Records to use>
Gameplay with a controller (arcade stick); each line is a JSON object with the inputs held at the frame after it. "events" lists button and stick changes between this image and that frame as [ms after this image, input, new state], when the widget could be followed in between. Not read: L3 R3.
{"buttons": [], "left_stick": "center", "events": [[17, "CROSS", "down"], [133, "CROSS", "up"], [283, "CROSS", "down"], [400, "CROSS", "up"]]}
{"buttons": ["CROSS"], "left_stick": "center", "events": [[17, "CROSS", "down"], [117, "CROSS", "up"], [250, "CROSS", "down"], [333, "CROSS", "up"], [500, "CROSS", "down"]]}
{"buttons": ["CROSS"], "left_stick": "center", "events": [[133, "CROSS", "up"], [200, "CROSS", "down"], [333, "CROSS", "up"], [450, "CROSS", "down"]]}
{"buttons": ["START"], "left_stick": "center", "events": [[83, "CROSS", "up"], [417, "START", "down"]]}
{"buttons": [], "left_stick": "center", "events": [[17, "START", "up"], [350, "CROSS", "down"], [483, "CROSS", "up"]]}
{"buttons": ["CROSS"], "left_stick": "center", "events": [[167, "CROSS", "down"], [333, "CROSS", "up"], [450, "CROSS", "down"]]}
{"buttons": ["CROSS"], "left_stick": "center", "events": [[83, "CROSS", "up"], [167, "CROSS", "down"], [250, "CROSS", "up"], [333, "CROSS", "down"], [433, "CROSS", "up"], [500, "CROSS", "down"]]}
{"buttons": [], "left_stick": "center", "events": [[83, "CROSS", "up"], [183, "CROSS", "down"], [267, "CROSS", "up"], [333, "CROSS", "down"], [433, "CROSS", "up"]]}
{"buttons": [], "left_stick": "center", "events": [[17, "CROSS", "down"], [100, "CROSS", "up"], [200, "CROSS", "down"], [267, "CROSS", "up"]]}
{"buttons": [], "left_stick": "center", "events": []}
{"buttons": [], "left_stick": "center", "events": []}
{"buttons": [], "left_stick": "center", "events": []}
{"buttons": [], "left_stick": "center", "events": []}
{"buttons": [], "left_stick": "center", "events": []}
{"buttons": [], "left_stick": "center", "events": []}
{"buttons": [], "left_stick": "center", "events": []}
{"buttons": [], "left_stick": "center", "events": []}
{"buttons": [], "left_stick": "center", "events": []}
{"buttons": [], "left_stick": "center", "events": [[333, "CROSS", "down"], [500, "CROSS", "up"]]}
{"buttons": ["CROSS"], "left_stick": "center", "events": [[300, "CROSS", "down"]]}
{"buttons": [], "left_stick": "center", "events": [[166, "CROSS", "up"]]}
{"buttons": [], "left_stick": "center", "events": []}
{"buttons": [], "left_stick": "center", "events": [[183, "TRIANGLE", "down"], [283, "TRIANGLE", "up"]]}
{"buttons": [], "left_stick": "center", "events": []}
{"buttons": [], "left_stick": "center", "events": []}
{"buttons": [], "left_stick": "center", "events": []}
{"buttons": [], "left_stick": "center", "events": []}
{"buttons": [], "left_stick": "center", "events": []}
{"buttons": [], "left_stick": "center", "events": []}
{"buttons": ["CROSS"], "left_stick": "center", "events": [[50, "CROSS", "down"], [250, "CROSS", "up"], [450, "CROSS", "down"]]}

Aim of the task>
Write out every line from the data above that includes "START".

Exercise response>
{"buttons": ["START"], "left_stick": "center", "events": [[83, "CROSS", "up"], [417, "START", "down"]]}
{"buttons": [], "left_stick": "center", "events": [[17, "START", "up"], [350, "CROSS", "down"], [483, "CROSS", "up"]]}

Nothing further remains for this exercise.